** Exercise details **
Look for the line containing "Get me 3D boxes" in the listing below. Retype that line and every subsequent line through the last one, and only those.

** Exercise inputs **
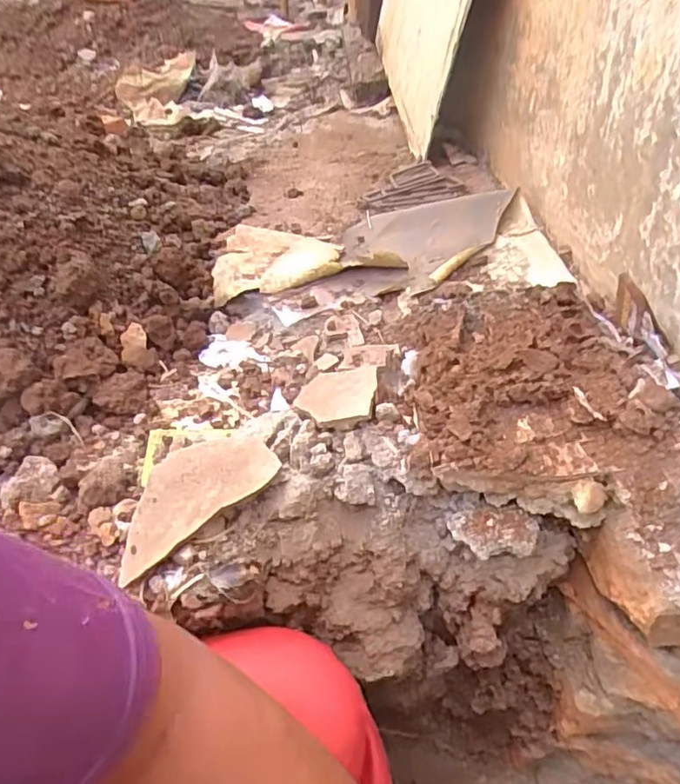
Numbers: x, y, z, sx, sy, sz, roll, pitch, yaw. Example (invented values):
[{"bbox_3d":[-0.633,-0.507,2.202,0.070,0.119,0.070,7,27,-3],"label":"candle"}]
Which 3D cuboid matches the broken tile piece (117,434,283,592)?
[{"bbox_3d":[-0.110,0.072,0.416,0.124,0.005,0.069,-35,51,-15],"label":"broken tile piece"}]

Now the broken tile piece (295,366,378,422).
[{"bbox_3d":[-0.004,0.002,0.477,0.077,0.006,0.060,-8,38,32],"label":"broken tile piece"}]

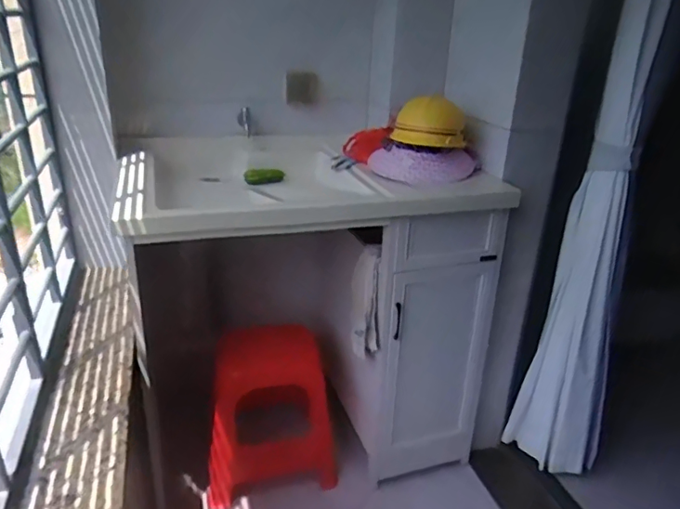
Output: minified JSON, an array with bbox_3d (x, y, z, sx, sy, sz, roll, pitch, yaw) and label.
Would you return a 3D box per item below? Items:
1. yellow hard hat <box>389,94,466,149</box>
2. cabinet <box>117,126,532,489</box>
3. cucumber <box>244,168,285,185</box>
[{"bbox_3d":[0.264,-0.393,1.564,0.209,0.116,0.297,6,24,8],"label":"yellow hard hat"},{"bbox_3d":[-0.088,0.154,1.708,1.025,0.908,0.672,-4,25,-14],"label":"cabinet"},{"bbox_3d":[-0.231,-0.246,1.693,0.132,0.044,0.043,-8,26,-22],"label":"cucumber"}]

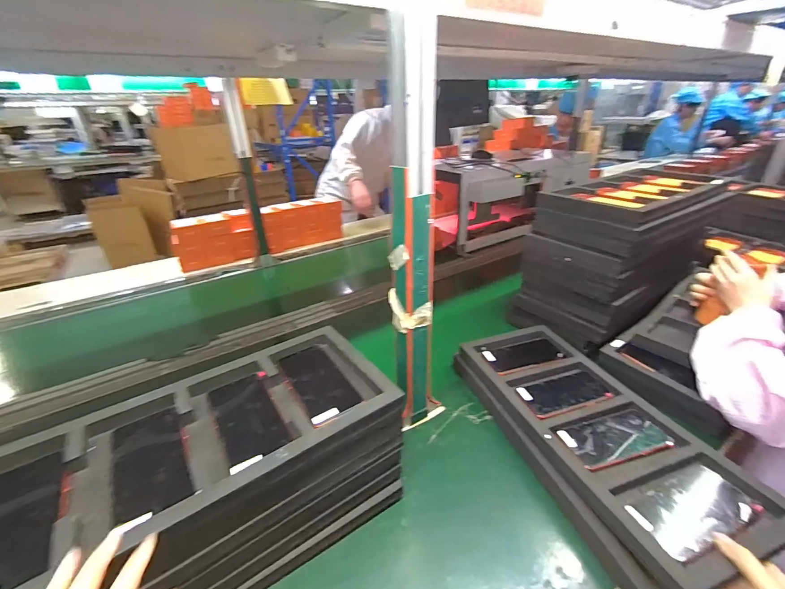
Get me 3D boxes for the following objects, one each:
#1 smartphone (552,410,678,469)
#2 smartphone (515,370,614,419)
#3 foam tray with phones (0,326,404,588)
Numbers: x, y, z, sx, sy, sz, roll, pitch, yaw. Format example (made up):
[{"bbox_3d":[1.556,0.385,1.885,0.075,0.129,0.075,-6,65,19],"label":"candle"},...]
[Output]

** Solution to the problem **
Get me 3D boxes for the following objects, one each:
#1 smartphone (552,410,678,469)
#2 smartphone (515,370,614,419)
#3 foam tray with phones (0,326,404,588)
Numbers: x, y, z, sx, sy, sz, roll, pitch, yaw. Format example (made up):
[{"bbox_3d":[1.556,0.385,1.885,0.075,0.129,0.075,-6,65,19],"label":"candle"},...]
[Output]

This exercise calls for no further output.